Les entrées dans la Série Noire s’espacent, c’est une excellente nouvelle.
Moins bonne nouvelle, toutes les entrées de cette troisième itération m’attristent à des degrés divers, autant qu’ils m’ont surpris ; j’avais envie de les aimer bien plus que d’autres de mes précédents abandons.
Mais comme toujours, je préfère considérer que j’ai fait des économies d’énergie et de bonne volonté de cette manière, plutôt que des efforts vains.
Procédons.

» **Données**:
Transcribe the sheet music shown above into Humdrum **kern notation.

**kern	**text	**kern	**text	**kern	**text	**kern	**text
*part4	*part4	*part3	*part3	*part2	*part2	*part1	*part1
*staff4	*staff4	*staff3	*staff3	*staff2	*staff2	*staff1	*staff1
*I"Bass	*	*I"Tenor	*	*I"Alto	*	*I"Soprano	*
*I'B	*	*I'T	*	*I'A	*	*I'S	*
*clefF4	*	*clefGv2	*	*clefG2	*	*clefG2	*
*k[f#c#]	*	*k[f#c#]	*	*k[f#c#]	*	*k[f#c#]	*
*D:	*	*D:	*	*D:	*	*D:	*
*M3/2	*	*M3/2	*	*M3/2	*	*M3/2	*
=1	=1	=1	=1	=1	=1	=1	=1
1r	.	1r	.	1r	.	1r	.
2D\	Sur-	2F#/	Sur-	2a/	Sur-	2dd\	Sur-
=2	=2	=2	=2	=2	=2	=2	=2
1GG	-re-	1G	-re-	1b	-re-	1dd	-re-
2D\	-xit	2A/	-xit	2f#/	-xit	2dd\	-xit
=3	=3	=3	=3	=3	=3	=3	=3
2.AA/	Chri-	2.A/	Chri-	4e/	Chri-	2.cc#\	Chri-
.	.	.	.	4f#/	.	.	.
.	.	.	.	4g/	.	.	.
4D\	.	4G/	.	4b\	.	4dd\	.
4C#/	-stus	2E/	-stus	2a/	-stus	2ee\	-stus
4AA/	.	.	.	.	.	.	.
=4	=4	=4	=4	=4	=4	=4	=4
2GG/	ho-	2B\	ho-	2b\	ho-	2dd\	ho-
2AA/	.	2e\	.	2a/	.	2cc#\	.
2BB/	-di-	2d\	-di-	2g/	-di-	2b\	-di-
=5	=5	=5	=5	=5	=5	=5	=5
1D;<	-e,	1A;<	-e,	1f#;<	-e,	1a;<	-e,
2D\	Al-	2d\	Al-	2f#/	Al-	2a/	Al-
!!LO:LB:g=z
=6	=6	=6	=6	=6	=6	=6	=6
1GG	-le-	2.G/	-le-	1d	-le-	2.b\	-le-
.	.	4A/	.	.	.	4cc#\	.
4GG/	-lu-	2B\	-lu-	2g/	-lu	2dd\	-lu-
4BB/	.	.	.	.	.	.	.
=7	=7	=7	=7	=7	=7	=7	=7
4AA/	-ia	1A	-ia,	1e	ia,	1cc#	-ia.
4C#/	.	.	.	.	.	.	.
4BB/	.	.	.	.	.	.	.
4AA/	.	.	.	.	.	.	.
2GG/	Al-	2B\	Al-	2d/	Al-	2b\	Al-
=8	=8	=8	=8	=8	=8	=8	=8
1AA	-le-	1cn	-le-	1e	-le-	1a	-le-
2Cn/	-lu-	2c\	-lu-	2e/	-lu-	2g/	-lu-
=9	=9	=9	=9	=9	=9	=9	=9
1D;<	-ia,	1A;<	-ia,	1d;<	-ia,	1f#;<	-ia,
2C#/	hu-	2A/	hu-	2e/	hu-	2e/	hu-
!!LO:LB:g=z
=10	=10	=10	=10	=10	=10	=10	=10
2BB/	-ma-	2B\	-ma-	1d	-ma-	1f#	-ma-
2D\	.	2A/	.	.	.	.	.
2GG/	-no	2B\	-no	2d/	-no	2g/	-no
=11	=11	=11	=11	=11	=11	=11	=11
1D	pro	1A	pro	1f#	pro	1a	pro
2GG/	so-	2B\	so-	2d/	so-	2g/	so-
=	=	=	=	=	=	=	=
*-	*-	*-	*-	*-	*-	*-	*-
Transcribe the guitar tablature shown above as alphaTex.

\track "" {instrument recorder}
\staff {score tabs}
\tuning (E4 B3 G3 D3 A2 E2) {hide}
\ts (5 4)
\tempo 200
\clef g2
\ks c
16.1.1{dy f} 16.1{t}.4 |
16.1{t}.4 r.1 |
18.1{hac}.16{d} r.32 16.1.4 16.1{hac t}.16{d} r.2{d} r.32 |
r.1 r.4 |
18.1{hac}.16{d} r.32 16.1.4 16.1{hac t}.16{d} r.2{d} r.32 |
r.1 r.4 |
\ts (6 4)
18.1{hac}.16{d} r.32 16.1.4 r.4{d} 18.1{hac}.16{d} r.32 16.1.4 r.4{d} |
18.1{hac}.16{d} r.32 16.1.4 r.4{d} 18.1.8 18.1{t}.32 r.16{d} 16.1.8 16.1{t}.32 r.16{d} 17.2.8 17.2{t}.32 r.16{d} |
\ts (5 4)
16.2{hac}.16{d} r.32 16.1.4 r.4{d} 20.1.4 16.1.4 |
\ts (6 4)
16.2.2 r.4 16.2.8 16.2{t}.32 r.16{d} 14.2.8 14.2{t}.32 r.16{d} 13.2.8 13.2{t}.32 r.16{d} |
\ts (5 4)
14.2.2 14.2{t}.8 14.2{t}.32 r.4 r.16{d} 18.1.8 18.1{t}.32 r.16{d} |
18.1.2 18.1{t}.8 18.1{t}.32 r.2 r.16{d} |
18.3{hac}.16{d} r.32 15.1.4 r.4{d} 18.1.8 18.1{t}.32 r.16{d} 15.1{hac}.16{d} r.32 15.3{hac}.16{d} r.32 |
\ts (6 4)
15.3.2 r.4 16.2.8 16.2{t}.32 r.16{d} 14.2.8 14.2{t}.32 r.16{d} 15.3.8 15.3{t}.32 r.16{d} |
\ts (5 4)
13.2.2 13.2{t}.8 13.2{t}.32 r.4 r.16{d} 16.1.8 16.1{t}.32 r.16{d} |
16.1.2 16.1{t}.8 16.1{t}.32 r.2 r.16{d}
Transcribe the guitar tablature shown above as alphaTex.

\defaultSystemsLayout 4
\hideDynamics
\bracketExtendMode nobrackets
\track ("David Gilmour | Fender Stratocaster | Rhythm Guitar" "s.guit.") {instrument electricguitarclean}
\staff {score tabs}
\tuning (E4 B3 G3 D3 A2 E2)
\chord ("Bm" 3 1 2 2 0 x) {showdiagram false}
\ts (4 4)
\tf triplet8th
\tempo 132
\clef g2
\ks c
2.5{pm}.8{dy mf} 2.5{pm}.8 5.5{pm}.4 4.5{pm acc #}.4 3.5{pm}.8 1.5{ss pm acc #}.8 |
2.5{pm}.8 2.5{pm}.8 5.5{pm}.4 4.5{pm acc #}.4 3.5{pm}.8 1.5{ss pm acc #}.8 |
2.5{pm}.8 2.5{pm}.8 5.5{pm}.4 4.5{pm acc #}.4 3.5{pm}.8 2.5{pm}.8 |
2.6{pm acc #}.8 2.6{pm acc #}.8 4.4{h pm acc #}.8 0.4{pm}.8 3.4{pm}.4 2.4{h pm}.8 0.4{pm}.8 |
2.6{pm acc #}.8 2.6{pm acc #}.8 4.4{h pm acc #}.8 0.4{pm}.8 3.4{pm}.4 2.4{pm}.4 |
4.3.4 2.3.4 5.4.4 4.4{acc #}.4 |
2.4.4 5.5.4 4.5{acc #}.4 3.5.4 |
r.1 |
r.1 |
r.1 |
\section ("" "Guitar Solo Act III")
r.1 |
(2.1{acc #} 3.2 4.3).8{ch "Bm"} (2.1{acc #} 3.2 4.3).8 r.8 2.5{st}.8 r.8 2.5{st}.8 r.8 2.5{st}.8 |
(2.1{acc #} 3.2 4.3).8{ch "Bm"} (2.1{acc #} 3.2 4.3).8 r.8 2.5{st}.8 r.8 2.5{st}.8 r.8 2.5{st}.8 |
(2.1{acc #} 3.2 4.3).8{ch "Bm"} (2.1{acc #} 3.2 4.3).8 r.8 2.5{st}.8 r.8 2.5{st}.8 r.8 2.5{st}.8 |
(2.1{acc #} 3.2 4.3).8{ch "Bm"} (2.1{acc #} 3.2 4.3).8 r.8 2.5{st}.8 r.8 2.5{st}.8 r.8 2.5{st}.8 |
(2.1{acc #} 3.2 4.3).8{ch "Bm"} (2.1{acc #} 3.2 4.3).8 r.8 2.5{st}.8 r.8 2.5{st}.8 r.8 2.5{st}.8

» **Exercice écrit**: Dans le texte, remplacez « abandons » par « renoncements » et réécrivez le passage compris entre « Moins bonne nouvelle, toutes » et « mes précédents abandons. », bornes incluses. Les données sont indépendantes du texte.

» **Réponse**:
Moins bonne nouvelle, toutes les entrées de cette troisième itération m’attristent à des degrés divers, autant qu’ils m’ont surpris ; j’avais envie de les aimer bien plus que d’autres de mes précédents renoncements.